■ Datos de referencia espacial
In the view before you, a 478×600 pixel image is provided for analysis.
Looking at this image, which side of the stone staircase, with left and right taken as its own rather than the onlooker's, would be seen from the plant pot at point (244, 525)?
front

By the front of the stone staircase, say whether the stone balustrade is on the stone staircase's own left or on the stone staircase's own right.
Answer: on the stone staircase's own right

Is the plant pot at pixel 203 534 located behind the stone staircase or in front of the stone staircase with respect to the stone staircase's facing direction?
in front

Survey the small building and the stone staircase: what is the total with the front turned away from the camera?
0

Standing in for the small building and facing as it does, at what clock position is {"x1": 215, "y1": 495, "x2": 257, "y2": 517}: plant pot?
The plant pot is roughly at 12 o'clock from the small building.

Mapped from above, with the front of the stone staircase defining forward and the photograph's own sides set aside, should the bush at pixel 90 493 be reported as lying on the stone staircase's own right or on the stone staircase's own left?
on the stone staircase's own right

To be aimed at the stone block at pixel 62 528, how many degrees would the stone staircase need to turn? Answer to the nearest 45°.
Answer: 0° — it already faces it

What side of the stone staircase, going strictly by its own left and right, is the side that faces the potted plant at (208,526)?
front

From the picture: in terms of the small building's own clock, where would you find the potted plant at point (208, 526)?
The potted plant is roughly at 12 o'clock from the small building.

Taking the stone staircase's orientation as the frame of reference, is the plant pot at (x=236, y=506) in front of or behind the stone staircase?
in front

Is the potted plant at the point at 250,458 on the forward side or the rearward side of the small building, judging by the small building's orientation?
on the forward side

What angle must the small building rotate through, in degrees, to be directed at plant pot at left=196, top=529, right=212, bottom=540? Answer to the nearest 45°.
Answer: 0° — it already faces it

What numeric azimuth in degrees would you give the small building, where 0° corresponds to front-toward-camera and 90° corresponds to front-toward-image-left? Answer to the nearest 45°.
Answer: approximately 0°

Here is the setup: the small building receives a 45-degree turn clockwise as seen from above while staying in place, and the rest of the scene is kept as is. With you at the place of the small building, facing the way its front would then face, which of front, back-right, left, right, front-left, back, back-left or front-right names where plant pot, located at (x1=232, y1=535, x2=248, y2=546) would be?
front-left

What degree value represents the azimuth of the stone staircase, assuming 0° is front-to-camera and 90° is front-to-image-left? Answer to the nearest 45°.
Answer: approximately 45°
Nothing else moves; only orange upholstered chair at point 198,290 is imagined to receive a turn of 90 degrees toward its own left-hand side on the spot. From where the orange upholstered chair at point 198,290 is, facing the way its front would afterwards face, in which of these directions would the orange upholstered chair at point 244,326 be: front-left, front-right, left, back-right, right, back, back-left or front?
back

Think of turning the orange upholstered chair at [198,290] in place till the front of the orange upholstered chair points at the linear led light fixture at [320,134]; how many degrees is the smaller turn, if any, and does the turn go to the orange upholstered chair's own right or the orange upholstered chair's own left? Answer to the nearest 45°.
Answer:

■ Problema a resolver
Reescribe como una lista JSON de cadenas, con una cadena por línea y sin las líneas en blanco, únicamente las líneas de los datos comprendidas entre la que contiene "Mapped from above, with" y la que contiene "The potted plant is", ambas incluidas.

■ Respuesta
[
  "Mapped from above, with the front of the stone staircase defining forward and the photograph's own sides set aside, should the bush at pixel 90 493 be reported as lying on the stone staircase's own right or on the stone staircase's own left?",
  "on the stone staircase's own right",
  "To be aimed at the stone block at pixel 62 528, how many degrees would the stone staircase need to turn? Answer to the nearest 45°.",
  "Answer: 0° — it already faces it",
  "What side of the stone staircase, going strictly by its own left and right, is the side that faces the potted plant at (208,526)?",
  "front",
  "From the picture: in terms of the small building's own clock, where would you find the potted plant at point (208, 526)?",
  "The potted plant is roughly at 12 o'clock from the small building."
]